AIM OF THE TASK: Repeat the lines below exactly as written, please, from the line with "Figure 4. Probability" to the line with "Figure 1. Study", both lines included, and no others.

INPUT DATA:

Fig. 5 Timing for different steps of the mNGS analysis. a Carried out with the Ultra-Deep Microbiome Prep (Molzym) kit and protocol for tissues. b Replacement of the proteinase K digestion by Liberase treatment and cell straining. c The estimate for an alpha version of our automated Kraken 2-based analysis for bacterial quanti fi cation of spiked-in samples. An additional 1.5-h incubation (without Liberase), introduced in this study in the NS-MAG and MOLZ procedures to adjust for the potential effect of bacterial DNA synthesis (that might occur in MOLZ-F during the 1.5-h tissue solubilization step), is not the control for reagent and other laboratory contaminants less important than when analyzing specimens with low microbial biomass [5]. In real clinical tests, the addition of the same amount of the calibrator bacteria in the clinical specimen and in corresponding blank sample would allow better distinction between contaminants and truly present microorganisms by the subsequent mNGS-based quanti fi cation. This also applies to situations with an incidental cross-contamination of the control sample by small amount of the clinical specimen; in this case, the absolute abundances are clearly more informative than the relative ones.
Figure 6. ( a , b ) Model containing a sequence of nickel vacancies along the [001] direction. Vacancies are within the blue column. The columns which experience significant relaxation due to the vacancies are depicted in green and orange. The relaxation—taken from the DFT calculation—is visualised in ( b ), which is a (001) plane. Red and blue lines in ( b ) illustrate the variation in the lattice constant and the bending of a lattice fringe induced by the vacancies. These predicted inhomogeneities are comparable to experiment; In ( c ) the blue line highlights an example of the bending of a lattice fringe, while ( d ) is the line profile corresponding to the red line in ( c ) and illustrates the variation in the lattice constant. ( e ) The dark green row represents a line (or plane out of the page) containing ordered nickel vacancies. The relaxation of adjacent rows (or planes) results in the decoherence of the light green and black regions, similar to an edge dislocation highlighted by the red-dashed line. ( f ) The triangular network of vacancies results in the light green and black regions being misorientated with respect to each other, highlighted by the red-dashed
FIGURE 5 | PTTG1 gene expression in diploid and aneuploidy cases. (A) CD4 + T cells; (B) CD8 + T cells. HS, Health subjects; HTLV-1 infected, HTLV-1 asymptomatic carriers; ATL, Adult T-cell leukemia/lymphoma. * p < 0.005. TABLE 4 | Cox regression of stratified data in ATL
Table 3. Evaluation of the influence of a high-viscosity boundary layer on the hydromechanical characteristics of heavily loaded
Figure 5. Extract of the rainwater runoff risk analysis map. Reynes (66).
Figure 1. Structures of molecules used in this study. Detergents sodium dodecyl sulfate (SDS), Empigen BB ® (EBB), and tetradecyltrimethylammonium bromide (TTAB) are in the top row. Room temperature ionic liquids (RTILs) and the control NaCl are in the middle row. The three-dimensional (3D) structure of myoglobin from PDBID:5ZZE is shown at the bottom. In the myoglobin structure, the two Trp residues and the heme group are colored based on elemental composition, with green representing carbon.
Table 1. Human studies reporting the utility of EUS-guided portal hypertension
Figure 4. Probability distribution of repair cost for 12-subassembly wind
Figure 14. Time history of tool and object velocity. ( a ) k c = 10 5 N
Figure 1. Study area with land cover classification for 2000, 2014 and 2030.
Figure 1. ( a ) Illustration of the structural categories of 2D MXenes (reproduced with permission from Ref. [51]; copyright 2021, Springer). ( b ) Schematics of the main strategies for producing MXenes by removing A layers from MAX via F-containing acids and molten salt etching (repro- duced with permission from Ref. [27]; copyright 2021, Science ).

WRITTEN RESPONSE:
Figure 4. Probability distribution of repair cost for 12-subassembly wind
Figure 14. Time history of tool and object velocity. ( a ) k c = 10 5 N
Figure 1. Study area with land cover classification for 2000, 2014 and 2030.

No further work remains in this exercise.